The Formula One Teams' Assocation (Fota) met twice this week - once in London and once when members arrived in Barcelona - to consider their next move in the cat-and-mouse negotiations with the sport's governing body, the FIA, over the proposed £40m budget cap.
The FIA wants teams to limit their spending to £40m as part of its long-term commitment to cost-cutting.
Instead of announcing a mandatory cap, which would have been impossible to impose under the sporting regulations, FIA president Max Mosley has strengthened his hand by offering teams something of a Hobson's choice.
Those who sign up to the budget cap will have greater technical freedoms and unlimited out-of-season testing - those that don't, won't.
Teams who can operate within the budget and cash in on the technical freedoms - such as movable front and rear wings and an engine not subject to a rev limit - could find themselves with an advantage of as much as three seconds a lap over those teams who choose to ignore the cap.

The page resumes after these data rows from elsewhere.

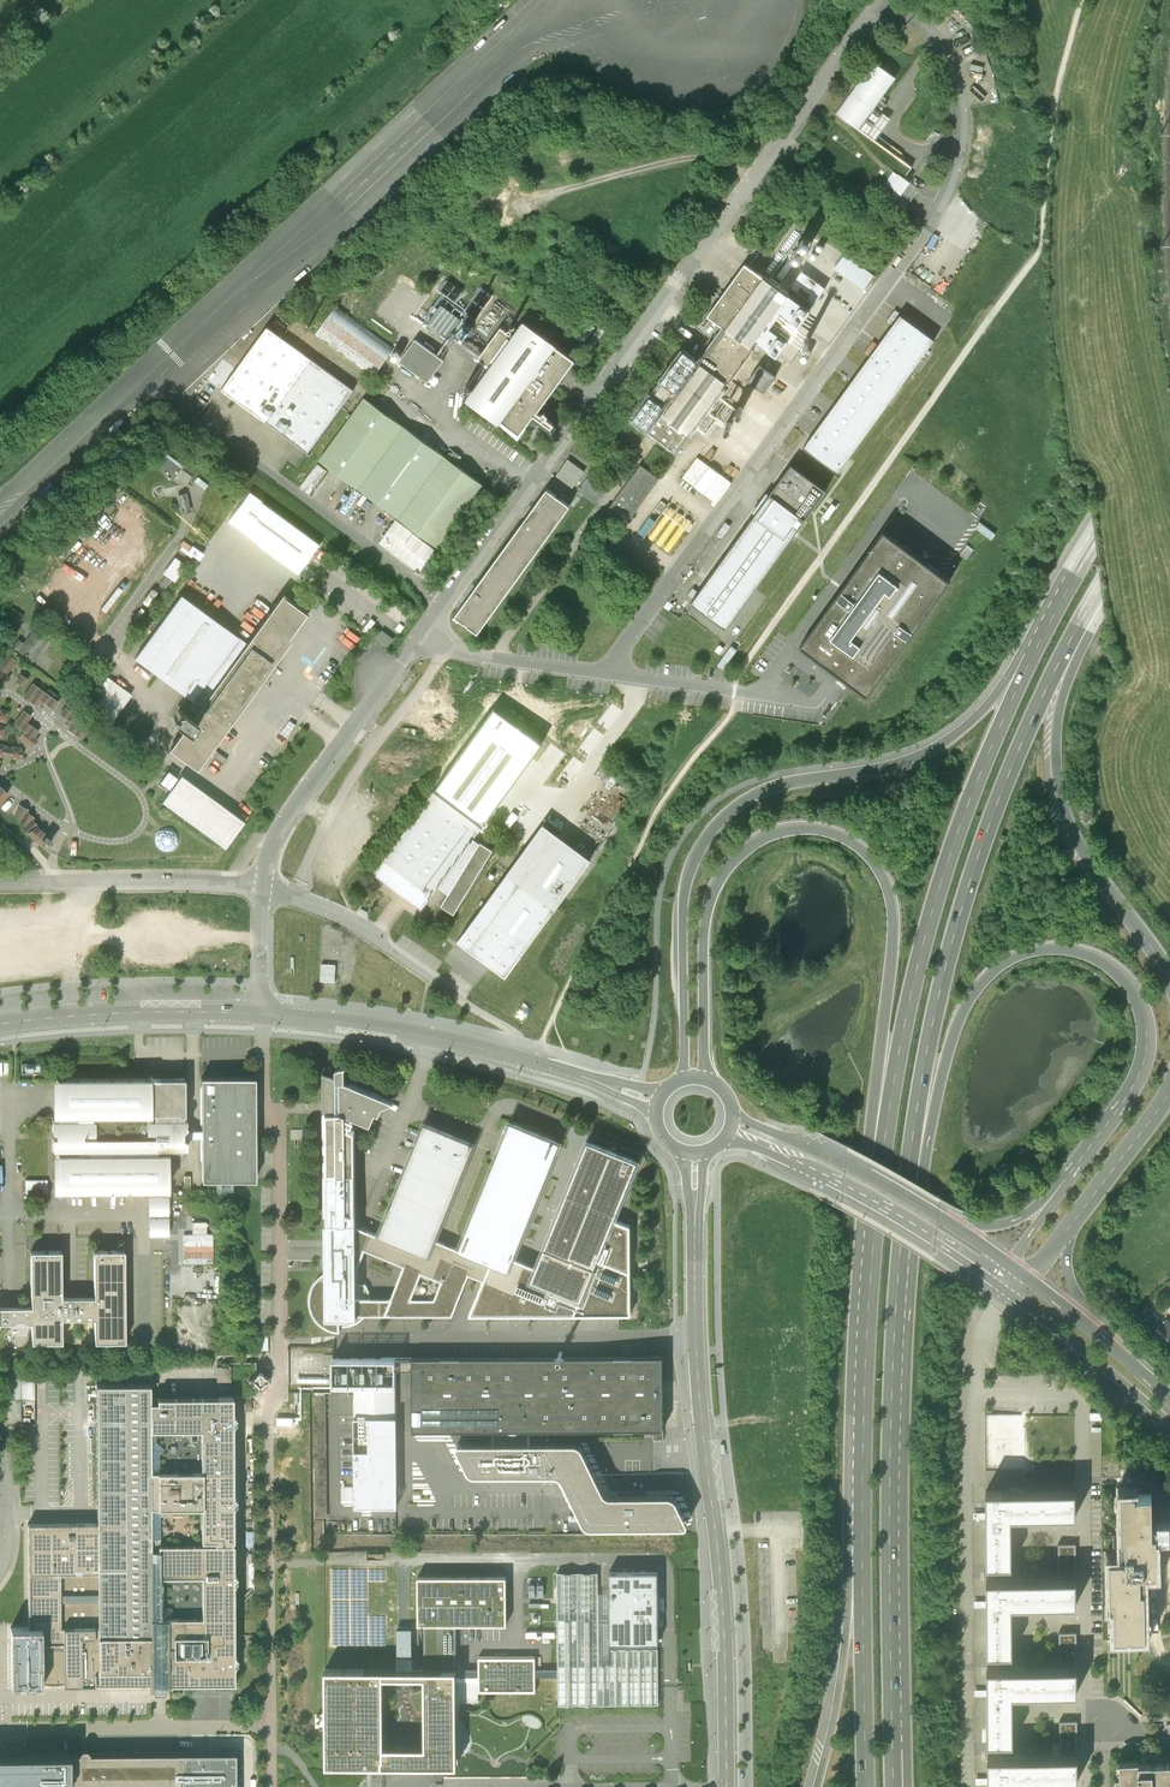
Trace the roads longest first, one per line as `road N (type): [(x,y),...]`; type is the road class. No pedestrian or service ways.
road 1 (track): [(985,327),(738,673),(732,712),(659,809),(532,1061)]
road 2 (unclassified): [(893,0),(930,31),(958,92),(960,146),(949,184),(927,231),(627,640),(613,674)]
road 3 (unclassified): [(427,630),(888,0)]
road 4 (trunk): [(1097,534),(991,703),(958,735),(903,765),(770,788),(713,830),(684,897),(684,1076)]
road 5 (trunk): [(705,1076),(704,943),(712,889),(740,851),(772,835),(805,827),(839,833),(885,879),(893,908),(868,1146),(869,1238)]
road 6 (trunk): [(1097,534),(1032,655),(931,912),(869,1238)]
road 7 (trunk): [(904,1260),(914,1118),(961,910),(1021,745),(1103,583)]
road 8 (trunk): [(904,1260),(947,1053),(969,1002),(995,969),(1025,952),(1060,948),(1096,955),(1124,975),(1145,1022),(1146,1052),(1133,1090),(1065,1180)]
road 9 (tertiary): [(694,1234),(700,1397),(724,1633),(727,1786)]
road 10 (trunk): [(1169,977),(1073,836),(1058,777),(1060,712),(1103,583)]
road 11 (trunk): [(891,1674),(904,1260)]
road 12 (track): [(1082,0),(1054,102),(1043,242),(985,327)]
road 13 (tertiary): [(261,1014),(418,1034),(588,1078)]
road 14 (unclassified): [(263,888),(271,846),(291,810),(427,630)]
road 15 (tertiary): [(729,1138),(845,1189),(995,1283)]
road 16 (trunk): [(860,1513),(816,1786)]
road 17 (trunk): [(869,1238),(860,1513)]
road 18 (trunk): [(860,1513),(866,1786)]
road 19 (unclassified): [(263,888),(0,885)]
road 20 (tertiary): [(0,1024),(105,1014),(261,1014)]
road 21 (tertiary): [(948,1224),(847,1164),(736,1116)]
road 22 (unclassified): [(448,986),(338,914),(263,888)]
road 23 (tertiary): [(1013,1297),(1169,1426)]
road 24 (unclassified): [(427,630),(477,655),(613,674)]
road 25 (trunk): [(1074,1222),(1169,1094)]
road 26 (unclassified): [(613,674),(759,693)]
road 27 (trunk): [(1169,419),(1097,534)]
road 28 (trunk): [(1065,1180),(1007,1224),(948,1224)]
road 29 (trunk): [(1103,1341),(1067,1269),(1074,1222)]
road 30 (unclassified): [(261,1014),(263,888)]
road 31 (trunk): [(1103,583),(1169,483)]
road 32 (unclassified): [(0,1444),(0,1563)]

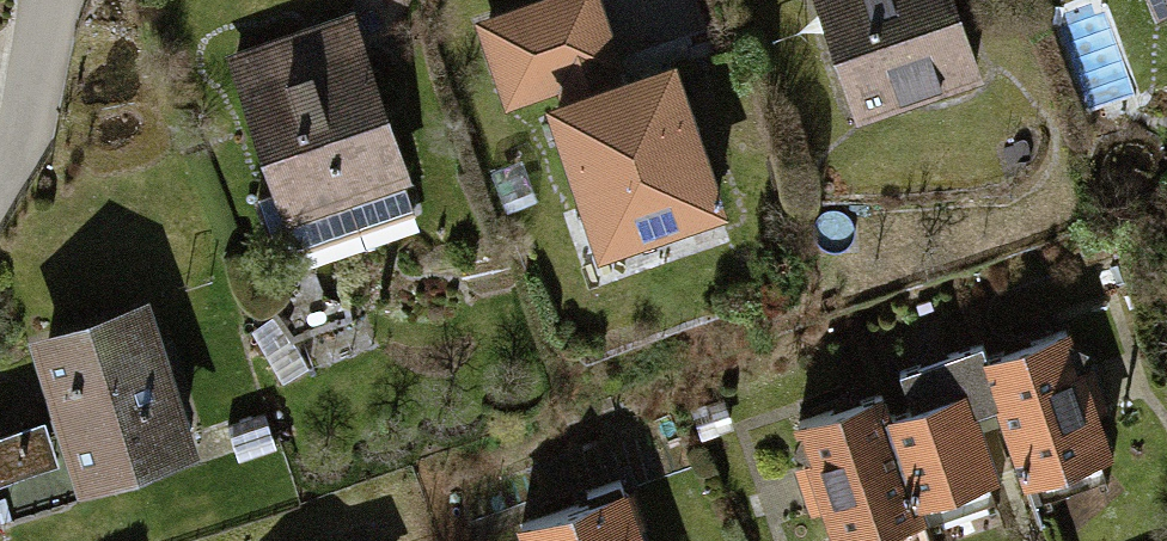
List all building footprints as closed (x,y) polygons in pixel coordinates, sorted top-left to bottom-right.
[(464,25),(495,116),(528,104),(584,265),(716,219),(663,67),(614,84),(585,0),(536,0),(464,25)] [(844,123),(970,80),(943,0),(802,0),(844,123)] [(1145,18),(1166,8),(1166,0),(1137,0),(1145,18)] [(341,11),(212,53),(278,253),(407,211),(341,11)] [(12,343),(66,499),(187,457),(133,301),(12,343)] [(786,424),(827,540),(862,540),(914,523),(910,511),(991,484),(974,434),(995,427),(1016,489),(1101,459),(1057,332),(976,359),(972,346),(885,376),(898,412),(880,418),(872,395),(786,424)] [(507,532),(510,540),(633,540),(617,495),(507,532)]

The feeling in the Barcelona paddock is that the teams support the budget cap - with the exception of Ferrari - but none of them want to compete in a championship split into two such disparate levels.
Not only would it be confusing for the public, they argue, but it would dilute F1's position as the pinnacle of motorsport.
The big question is whether Mosley is wedded to the idea of a two-tier championship, or whether he is using that as a political ploy and that he will eventually climb down on the idea of two sets of rules as long as he gets his way on the budget cap.
And as the political battle rages, traditional big-spenders Ferrari - who are boasting an expensive new motorhome in Spain - have made tentative threats to cut short their glittering history in the sport.
The Italian team remained tight-lipped on their next move in Barcelona.
So what happens next?
Well, the teams must submit their entry form for the 2010 season to the FIA by the 29 May. They have until 1 November to pay the 309,000 euros (£274,600) entry fee.
When the teams officially put forward their entries they are, on the face of it, acknowledging the FIA's proposed regulations for 2010.
In reality, we can expect a long road of negotiations ahead before the teams and the FIA settle upon a final set of new rules for the new season.
Even though the budget cap has already been raised from £30m to £40m, and now excludes drivers' wages, engines and marketing costs, the teams still believe £40m is too low.
They want to convince the FIA to lift the ceiling on the budget cap and settle on a figure that would satisfy the established manufacturer teams without deterring new teams, such as USGP, joining the grid.
There are places for 13 teams on the 2010 grid and if the teams and the FIA find a cap that fits then they could all be filled.
What rules they will be racing under remains a different matter altogether.